Activity
Go through the data and report how many lines include the word "tias", giving only the number.

Collected data

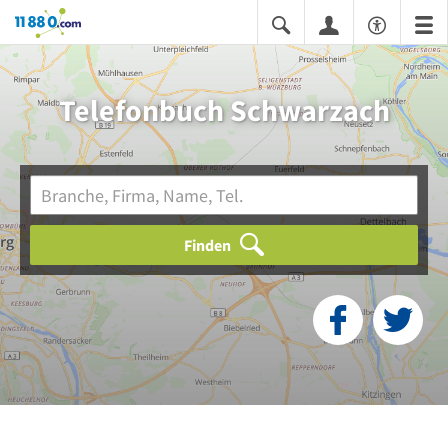
11880.com
Telefonbuch Schwarzach
Finden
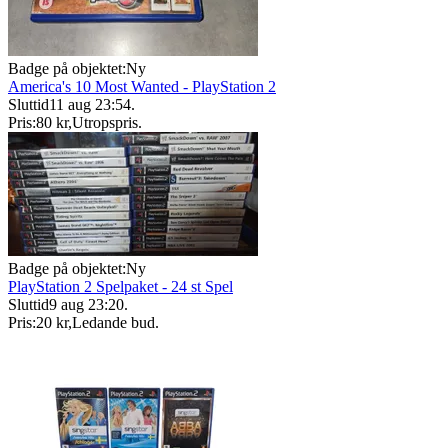
Badge på objektet:
Ny
America's 10 Most Wanted - PlayStation 2
Sluttid
11 aug 23:54
.
Pris:
80 kr
,
Utropspris
.
Badge på objektet:
Ny
PlayStation 2 Spelpaket - 24 st Spel
Sluttid
9 aug 23:20
.
Pris:
20 kr
,
Ledande bud
.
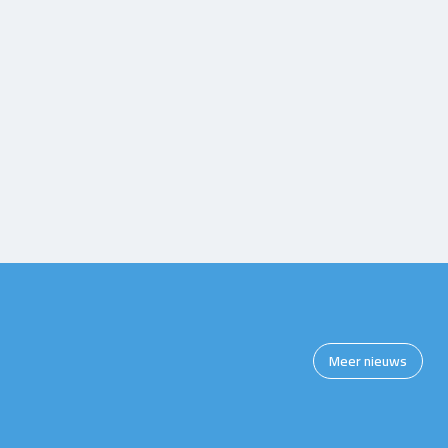
Meer nieuws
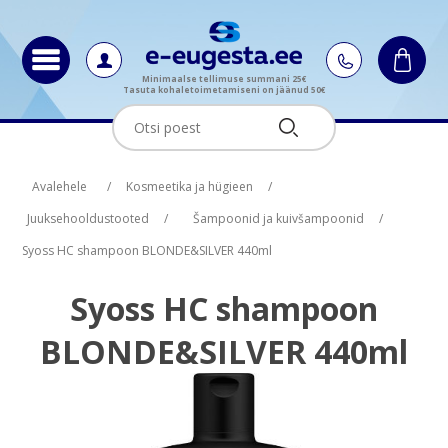
Minimaalse tellimuse summani 25€
Tasuta kohaletoimetamiseni on jäänud 50€
Oskus nimi
Oskus raha
Avalehele
/
Kosmeetika ja hügieen
/
Juuksehooldustooted
/
Šampoonid ja kuivšampoonid
/
Syoss HC shampoon BLONDE&SILVER 440ml
Syoss HC shampoon
BLONDE&SILVER 440ml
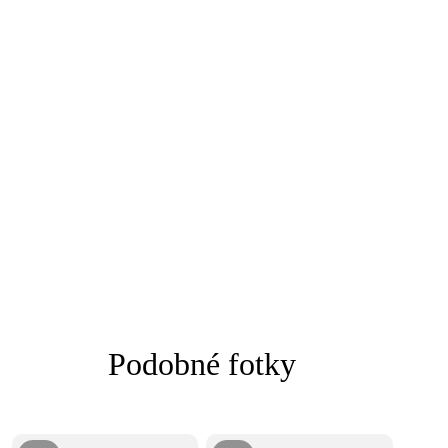
Podobné fotky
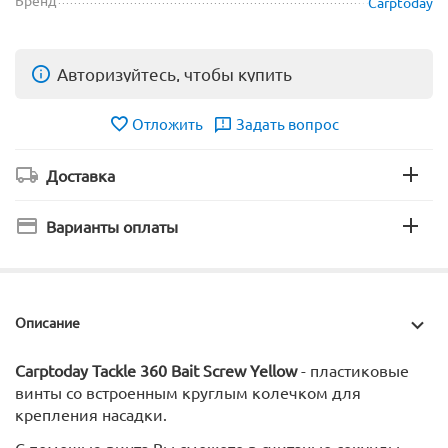
Carptoday
Авторизуйтесь, чтобы купить
Отложить
Задать вопрос
Доставка
Варианты оплаты
Описание
Carptoday Tackle 360 Bait Screw Yellow
- пластиковые
винты со встроенным круглым колечком для
крепления насадки.
С помощью винта Вы сможете в считаные секунды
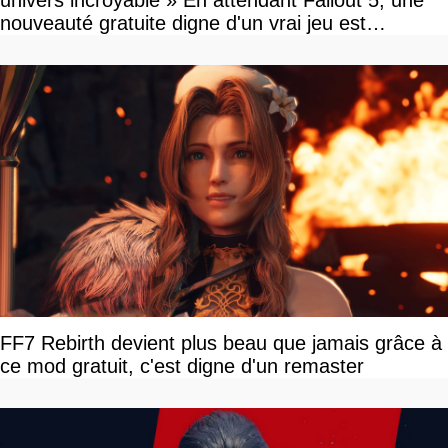
nouveauté gratuite digne d'un vrai jeu est
disponible
FF7 Rebirth devient plus beau que jamais grâce à
ce mod gratuit, c'est digne d'un remaster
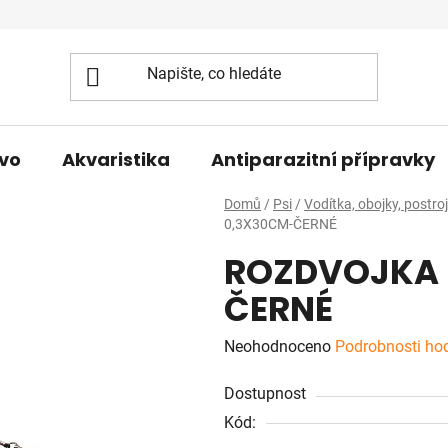
vo
Akvaristika
Antiparazitní přípravky
Domů
/
Psi
/
Vodítka, obojky, postro
0,3X30CM-ČERNÉ
ROZDVOJKA 
ČERNÉ
Průměrné
Neohodnoceno
Podrobnosti ho
hodnocení
Dostupnost
produktu
Kód:
je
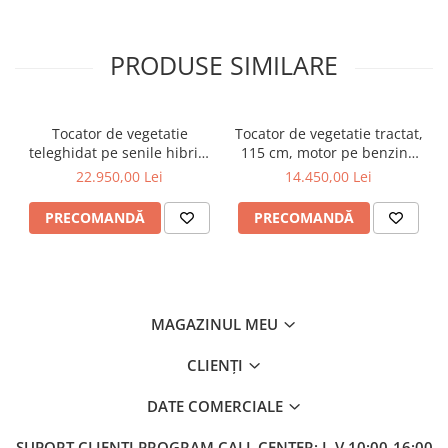
PRODUSE SIMILARE
Tocator de vegetatie
Tocator de vegetatie tractat,
teleghidat pe senile hibrid,
115 cm, motor pe benzina
benzina, 120 cm, motor
de 15 CP, Jansen AT-120
22.950,00 Lei
14.450,00 Lei
Loncin 18 cp, 150 m,
RSC120PRO Hibrid
PRECOMANDĂ
PRECOMANDĂ
MAGAZINUL MEU
CLIENȚI
DATE COMERCIALE
SUPORT CLIENȚI
PROGRAM CALL CENTER: L-V 10:00-16:00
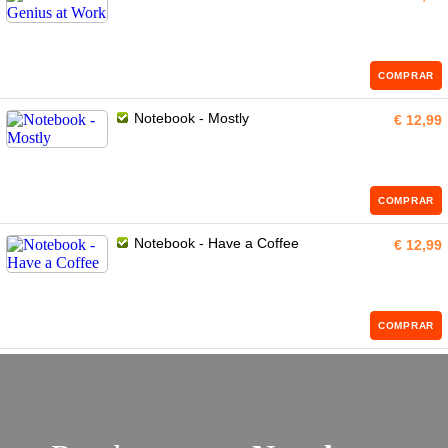
COMPRAR
Notebook - Mostly
€ 12,99
COMPRAR
Notebook - Have a Coffee
€ 12,99
COMPRAR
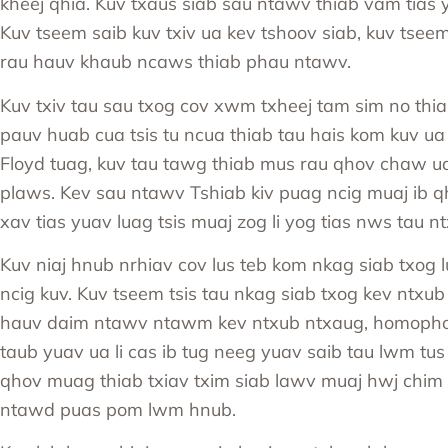
kheej qhia. Kuv txaus siab sau ntawv thiab vam tias
Kuv tseem saib kuv txiv ua kev tshoov siab, kuv tsee
rau hauv khaub ncaws thiab phau ntawv.
Kuv txiv tau sau txog cov xwm txheej tam sim no thi
pauv huab cua tsis tu ncua thiab tau hais kom kuv u
Floyd tuag, kuv tau tawg thiab mus rau qhov chaw u
plaws. Kev sau ntawv
Tshiab kiv puag ncig
muaj ib qh
xav tias yuav luag tsis muaj zog li yog tias nws tau
Kuv niaj hnub nrhiav cov lus teb kom nkag siab txog l
ncig kuv. Kuv tseem tsis tau nkag siab txog kev ntx
hauv daim ntawv ntawm kev ntxub ntxaug, homophobi
taub yuav ua li cas ib tug neeg yuav saib tau lwm tu
qhov muag thiab txiav txim siab lawv muaj hwj chim l
ntawd puas pom lwm hnub.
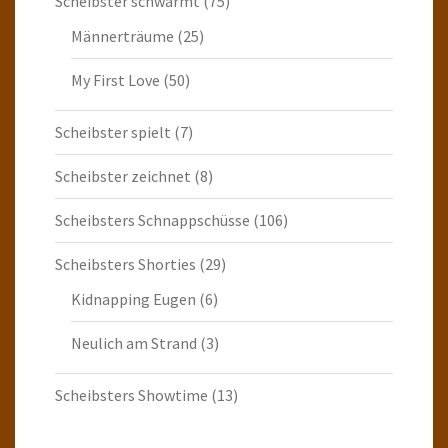
Scheibster schwärmt
(75)
Männerträume
(25)
My First Love
(50)
Scheibster spielt
(7)
Scheibster zeichnet
(8)
Scheibsters Schnappschüsse
(106)
Scheibsters Shorties
(29)
Kidnapping Eugen
(6)
Neulich am Strand
(3)
Scheibsters Showtime
(13)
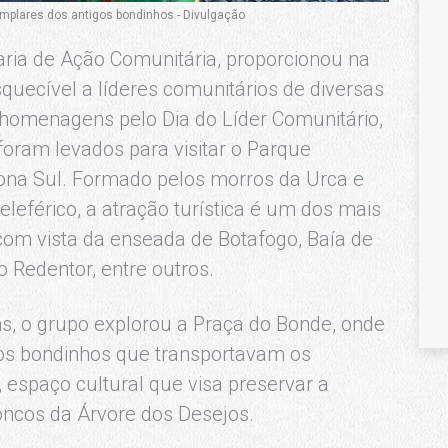
emplares dos antigos bondinhos - Divulgação
taria de Ação Comunitária, proporcionou na
squecível a líderes comunitários de diversas
homenagens pelo Dia do Líder Comunitário,
foram levados para visitar o Parque
ona Sul. Formado pelos morros da Urca e
eleférico, a atração turística é um dos mais
om vista da enseada de Botafogo, Baía de
 Redentor, entre outros.
s, o grupo explorou a Praça do Bonde, onde
gos bondinhos que transportavam os
 espaço cultural que visa preservar a
roncos da Árvore dos Desejos.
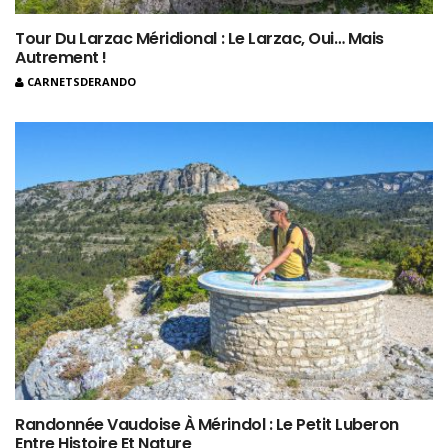
Tour Du Larzac Méridional : Le Larzac, Oui… Mais
Autrement !
CARNETSDERANDO
Randonnée Vaudoise À Mérindol : Le Petit Luberon
Entre Histoire Et Nature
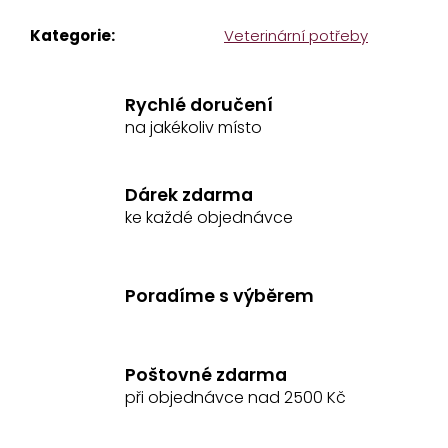
č
Kategorie
:
Veterinární potřeby
u
j
e
Rychlé doručení
m
e
na jakékoliv místo
DÁMSKÁ
Dárek zdarma
MIKINA
HORSE
ke každé objednávce
MAMA
1
299
Kč
Poradíme s výběrem
Poštovné zdarma
při objednávce nad 2500 Kč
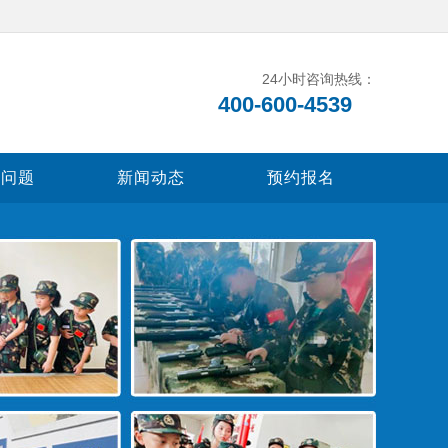
24小时咨询热线：
400-600-4539
见问题
新闻动态
预约报名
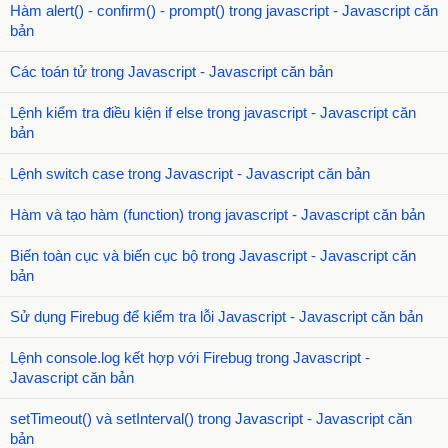
Hàm alert() - confirm() - prompt() trong javascript - Javascript căn
bản
Các toán tử trong Javascript - Javascript căn bản
Lệnh kiểm tra điều kiện if else trong javascript - Javascript căn
bản
Lệnh switch case trong Javascript - Javascript căn bản
Hàm và tạo hàm (function) trong javascript - Javascript căn bản
Biến toàn cục và biến cục bộ trong Javascript - Javascript căn
bản
Sử dụng Firebug để kiểm tra lỗi Javascript - Javascript căn bản
Lệnh console.log kết hợp với Firebug trong Javascript -
Javascript căn bản
setTimeout() và setInterval() trong Javascript - Javascript căn
bản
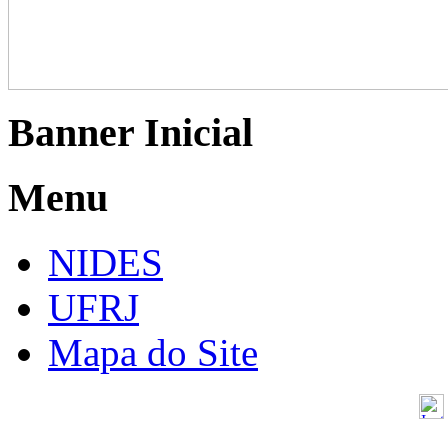
Banner Inicial
Menu
NIDES
UFRJ
Mapa do Site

Task solution
2